Trying to understand the relation between pytorch batchnorm and caffe batchnorm

This question stems from comparing the caffe way of batchnormalization layer and the pytorch way of the same. To provide a specific example, let us consider the ResNet50 architecture in caffe (prototxt link). We see “BatchNorm” layer followed by “scale” layers. While in the pytorch model of ResNet50 we see only “BatchNorm2d” layers (without any “scale” layer). If, in particular, I compare the first batchnorm layer in pytorch model and the first batchnorm+scale layer in caffe model we get the following.

Param Name size
========== ====
bn1.weight torch.Size([64])
bn1.bias torch.Size([64])
bn1.running_mean torch.Size([64])
bn1.running_var torch.Size([64])

Param Name size
========== ====
bn_conv1[0] (64,)
bn_conv1[1] (64,)
bn_conv1[2] (1,)
scale_conv1[0] (64,)
scale_conv1[1] (64,)

My question is what is the correspondence between these parameters (basically which one in caffe is what in pytorch)?

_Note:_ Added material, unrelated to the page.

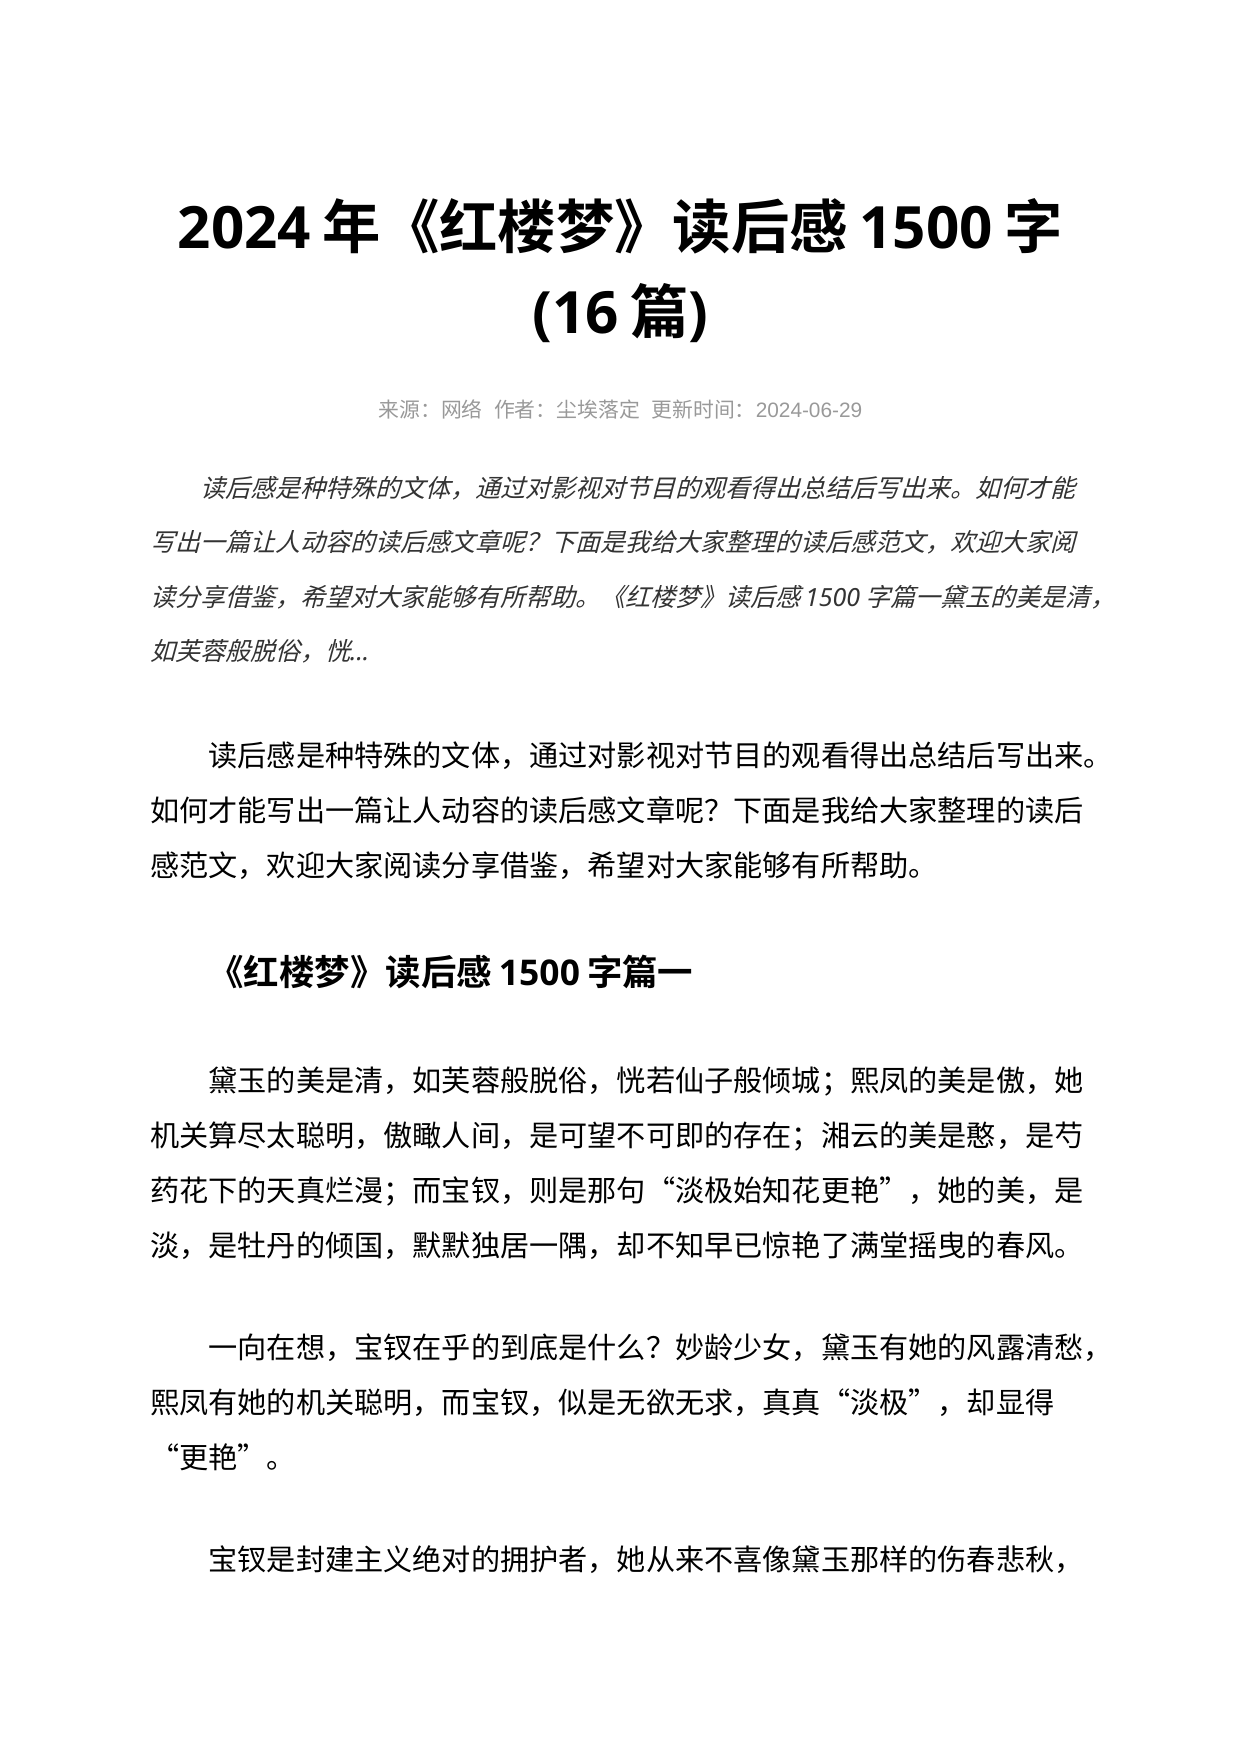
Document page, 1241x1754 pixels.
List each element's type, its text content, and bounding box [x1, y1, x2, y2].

text 《红楼梦》读后感1500字篇一 [150, 944, 1090, 996]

I also have a second question. And it is regarding the ‘affine’ argument/parameter of the BatchNorm2d module in pytorch. Does setting it False mean \gamma=1, \beta=0?

1 Like

I think that
bn_conv10 -> bn1.running_mean torch.Size([64])
bn_conv11 -> bn1.running_var torch.Size([64])
scale_conv1[0] (64,) -> bn1.weight torch.Size([64])
scale_conv1[1] (64,) -> bn1.bias torch.Size([64])

I also got confused by the extra parameter bn_conv12. In my caffe model, I do not have this parameter.